Масленая неделя еще, так что и выпить не грех. При гостинице «Россия» нашлась и ресторация с кабинетами. Недурственная кухня, но обслуга на редкость медлительна.

— Может помочь Вам чем? — слегка навеселе, господин Потебня был щедр на обещания и крайне широк натурой.

— Разве что информацией. — Тюхтяев не видел смысла скрывать свои изыскания, завуалировать можно лишь причину.

— Меня попросили оказать помощь в одном дельце с наследством, и там фигурирует бывший поручик вашей артиллерийской бригады граф Петр Татищев. Он скончался в прошлом году, но меня интересует вопрос его наследников — законных и не только. — прости, Петр Николаевич, но это не худший повод.

— Татищев-то? А, так это ж тот, кто на аптекарше женился! Помню-помню. Хороший офицер, добропорядочный. Только вот наследников он тут точно не заимел. — Собутыльник склонился к уху Тюхтяева. — Слушок ходил раньше, что он ранен сильно был. Там. И посему женщин сторонился, так что даже полюбовниц не заводил тут. — Даже покраснел. — Но вон женился, и счастливо.

Интересный нюанс. Многое меняющий во всей истории. Правда, граф утверждал, что Ее Сиятельство торговала в лавке. Перепутал, видимо.

— Как интересно! — Тюхтяев подлил еще вина себе и собутыльнику. — И что же за редкую женщину он взял в жены?

— Аптекарша-то? — Потебня опрокинул очередную рюмочку. — Да тут странная история приключилась. Наши дамы долго сплетничали, как же дворянская дочь столь низко пала, что за стойку пошла. Можно подумать, на панели лучше бы было, коли отец разорился и застрелился. Но девица вела себя с пониманием, сам видел. Жила сначала у старой купчихи Калачевой компаньонкой, а как та волей Божьей преставилась — в лавке устроилась.

— Кем же? — с намеком произнес советник.

— Ну не знаю, Калачев он такой, знаете ли… Вряд ли бы в любовницы ее взял. Хотя, кто там знает.

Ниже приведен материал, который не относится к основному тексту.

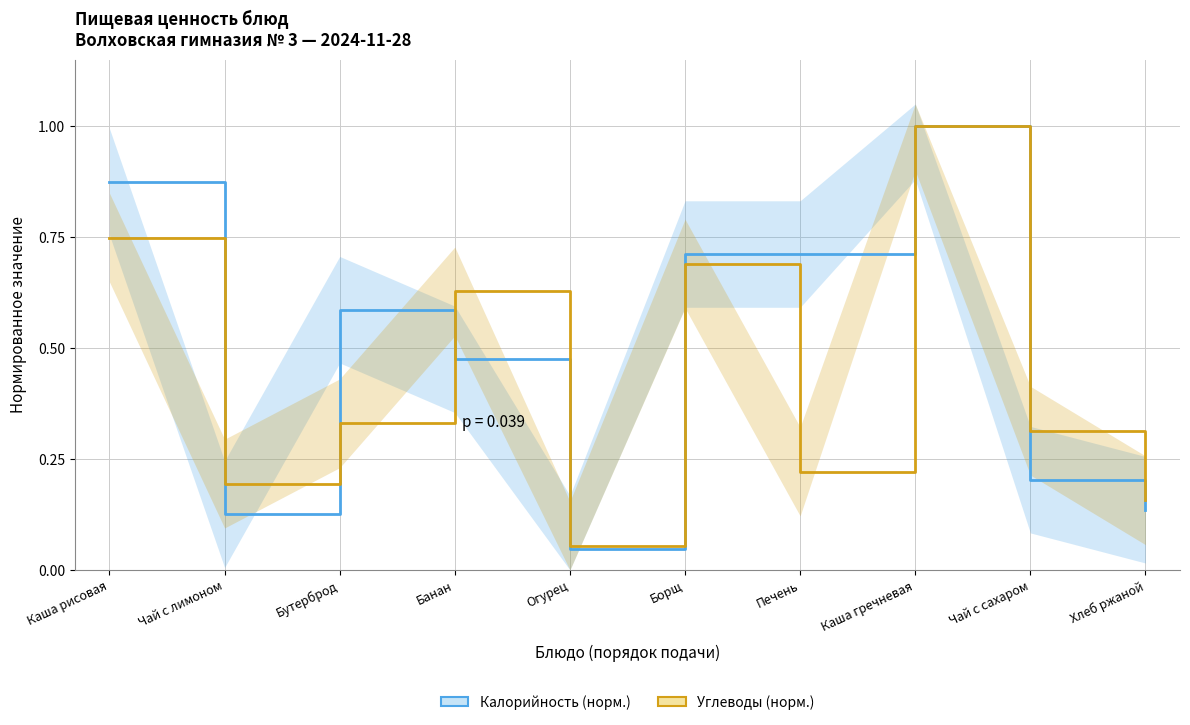

What is the total value across all series at Бутерброд?

0.9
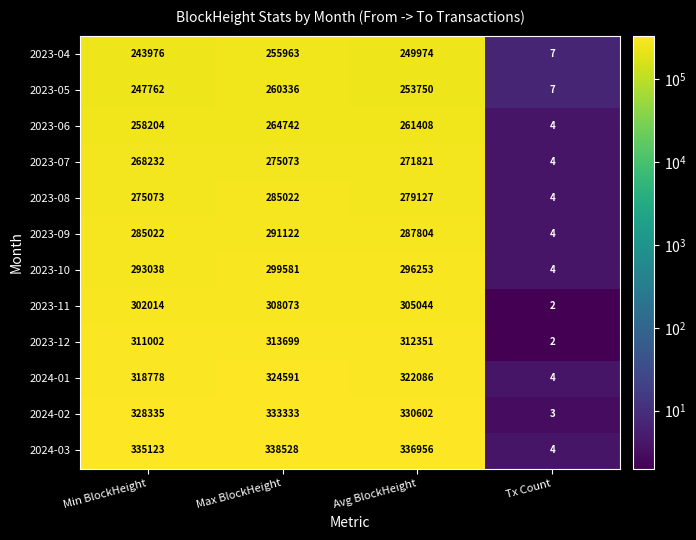

Is it true that 2023-07 equals 268232 at Min BlockHeight?

True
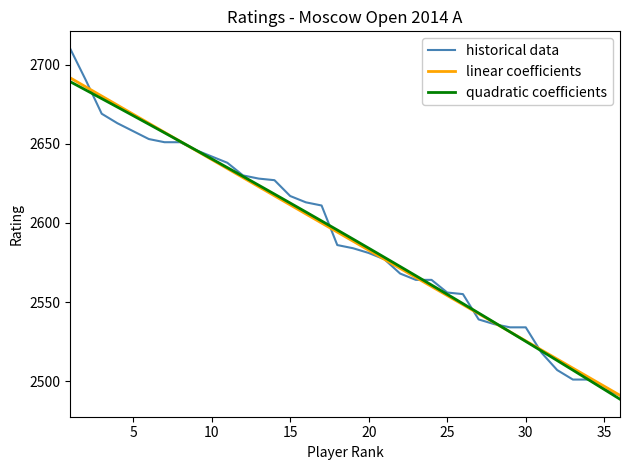

Which series has the widest spread of values?

historical data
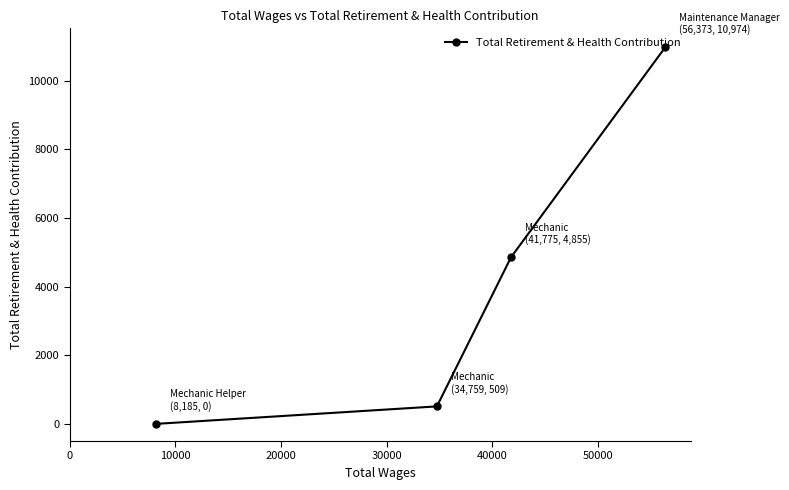

Reading left to right, what are all the values shown in this chart?

0	509	4855	10974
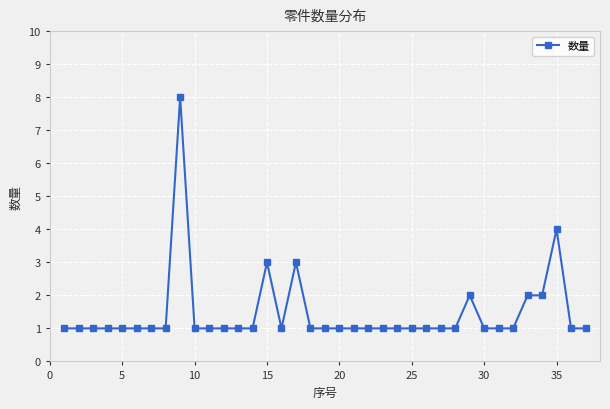

What is the value of the 26th point from the left?

1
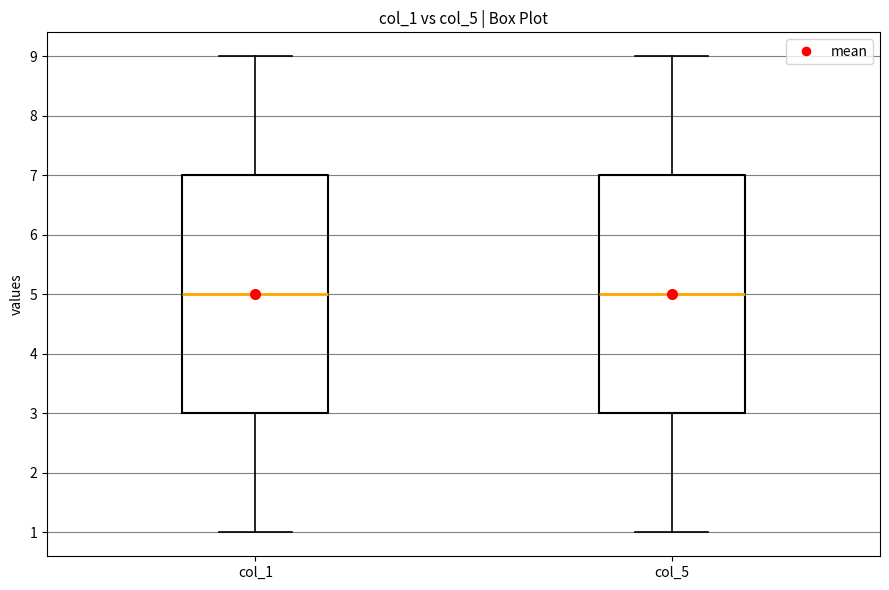

Reading left to right, read every box against the y-axis: the position of its median line, the range the box covers, and the ends of its whiskers. The values are not printed on the chart, so give them approximately, as read against the axis.

col_1: median 5, box 3 to 7, whiskers 1 to 9
col_5: median 5, box 3 to 7, whiskers 1 to 9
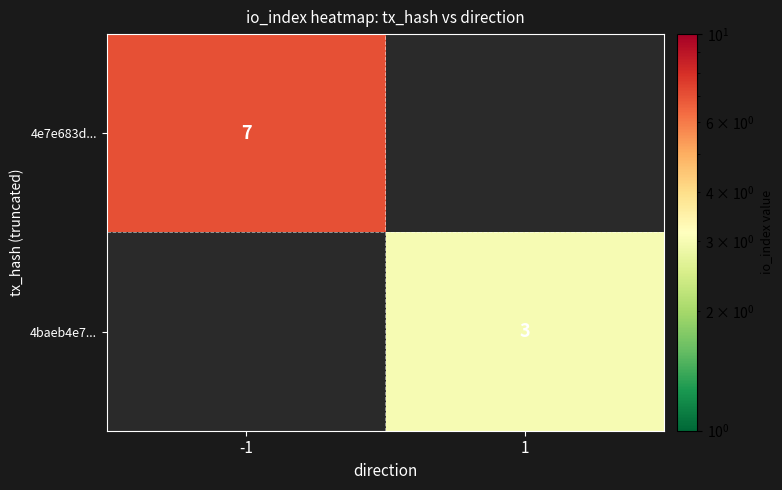

The 4e7e683d... series shows 10 at -1. True or false?

False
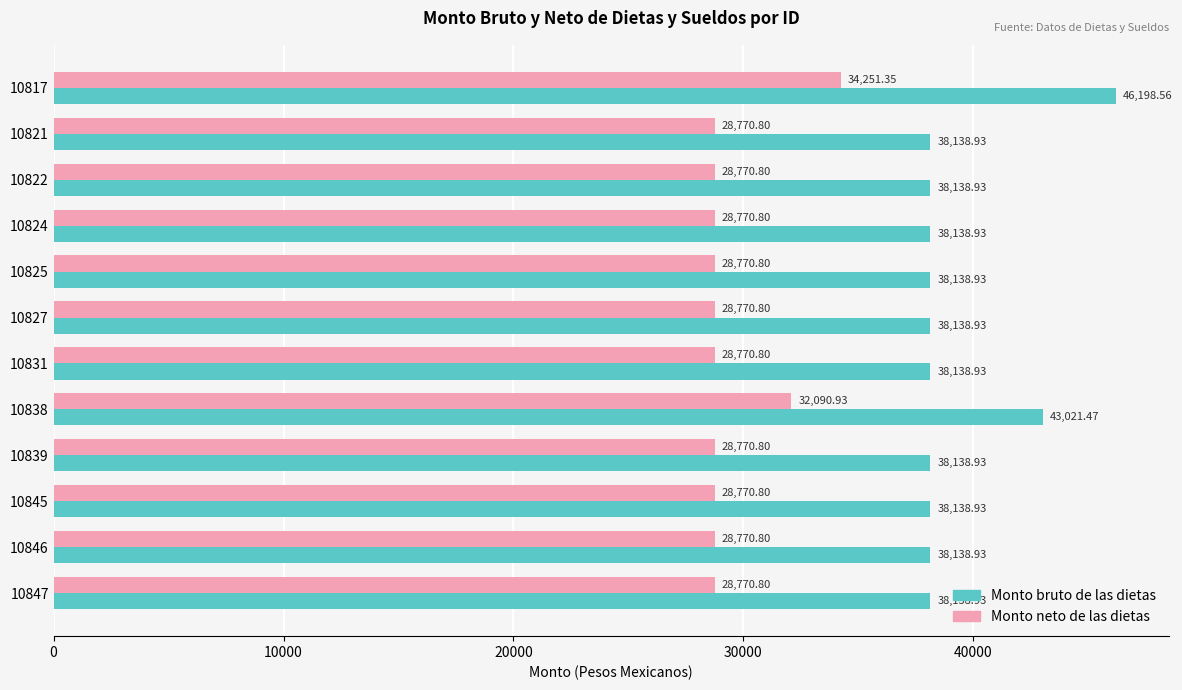

What is the sum of all Monto neto de las dietas values?

354050.3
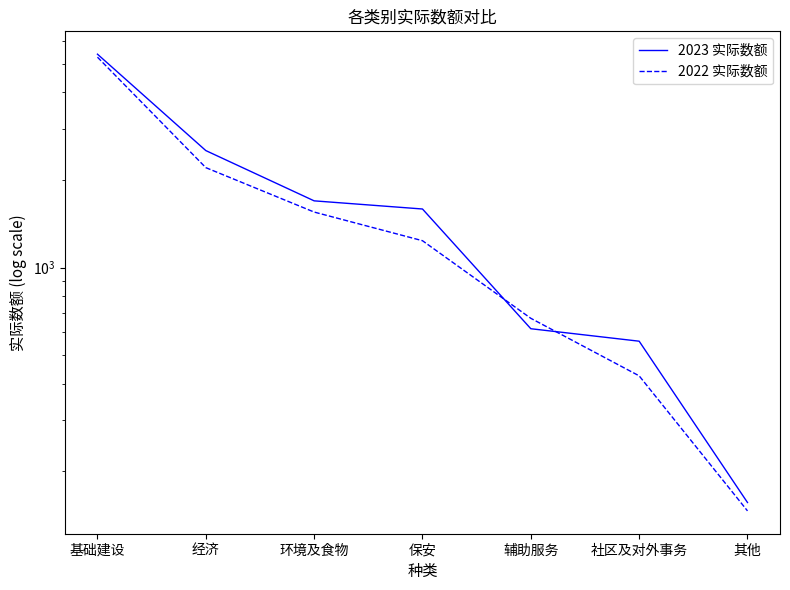

What is the label of the 2nd point from the right?

社区及对外事务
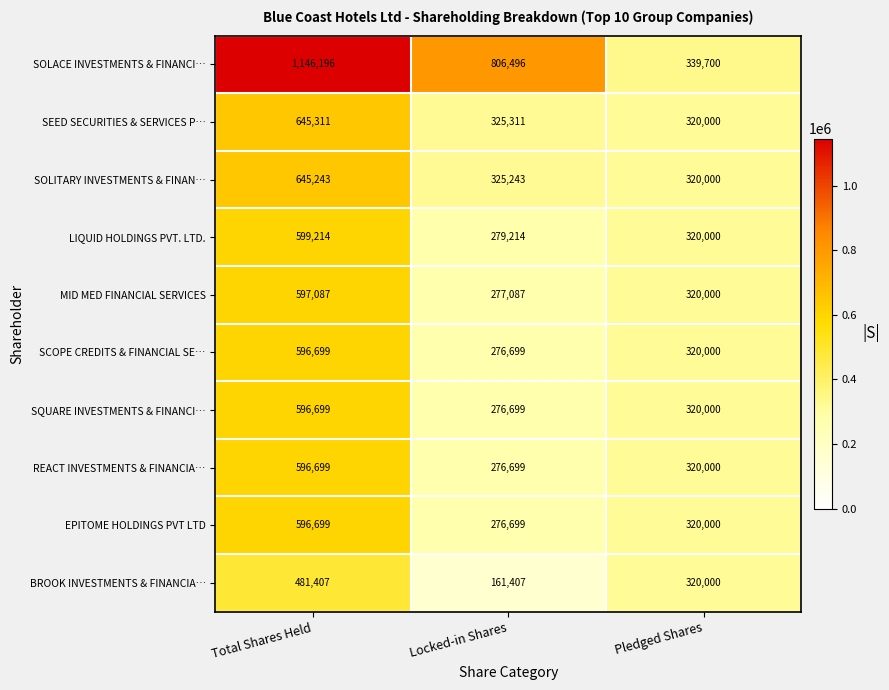

Which series has the largest range (max minus min)?

SOLACE INVESTMENTS & FINANCI…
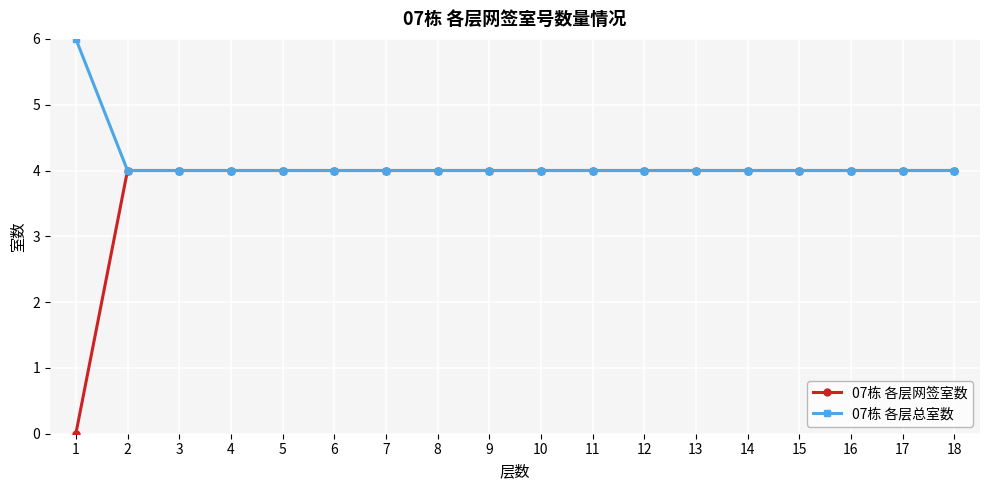

What is the value of the 07栋 各层总室数 point at the 12th from the left?

4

— А что это вообще за купец такой? — словно невзначай уточнил Тюхтяев.

— Калачев, Фрол Матвеевич. Бакалейщик. Лет двадцать семь-двадцать восемь ему. Осиротел три года назад, потом мать захворала, да и вот преставилась в третьем годе. От отца дело принял, и не особо выделялся. А вот как девицу эту взял, так и начал всякие выдумки устраивать — то конкурсы пирогов, то с игрушками что-то дитячьими. Даже от самого губернатора благодарность получил.

— А как же она в аптекарши попала?

— О, да как-то вскорости начала и там и сям работать. Хозяева ее очень дружны, вот и поделили, небось.

Очень интересная дружба, когда двое мужчин одну женщину по очереди себе за прилавок ставят. Необычное увлечение. Знавал Тюхтяев таких, которые одну делят, да потом до рукопашной доходят, но здесь непонятное что-то.

— А сама госпожа Нечаева чем известна была?

— Да ничем. Очень замкнуто жила, даже не приятельствовала ни с кем, окромя своих купца да аптекаря. Да я и сам ее помню — вежливая, всегда спросит про здоровье, помнит, что, когда брал, посоветует всегда. Любезная очень, словно и не из благородного сословия. Но без панибратства, да и намеков всяких словно не замечала. Уж где их с поручиком Татищевым судьба свела — непонятно, зато тот женился со страшным скандалом.